BEGIN Given records

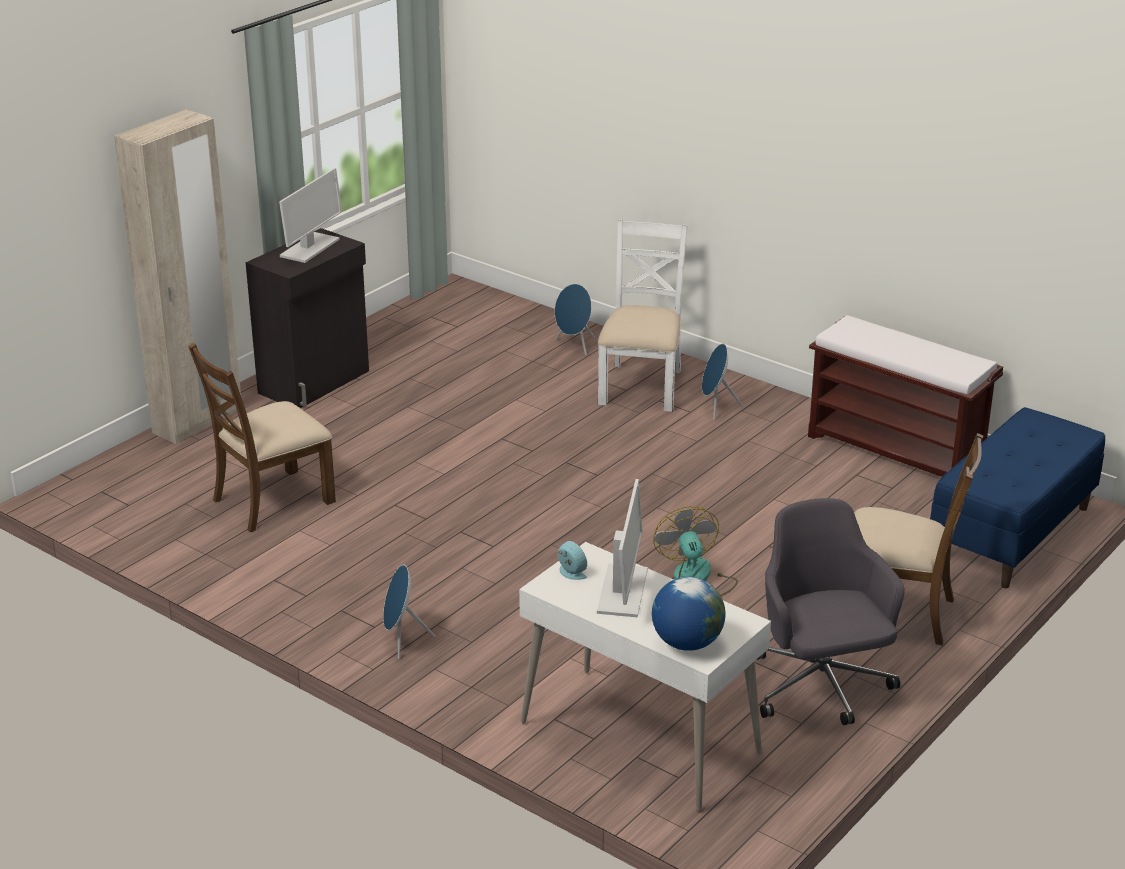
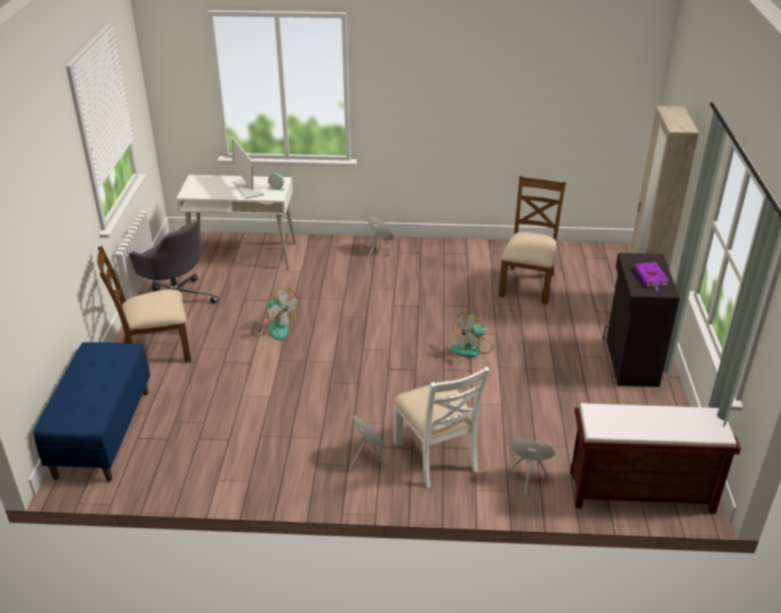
camera: 145 degrees right, 5 degrees up
(310, 248) = (651, 278): monitor -> purple book
(467, 457) = (472, 349): none -> fan
(687, 643) = (205, 180): globe -> none
(896, 450) = (212, 476): brown bench -> brown bench (639, 492)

END Given records

Try it
Give back exactly the lines running from the line that has "(310, 248) = (651, 278): monitor" to the end of the entries above.

Task answer
(310, 248) = (651, 278): monitor -> purple book
(467, 457) = (472, 349): none -> fan
(687, 643) = (205, 180): globe -> none
(896, 450) = (212, 476): brown bench -> brown bench (639, 492)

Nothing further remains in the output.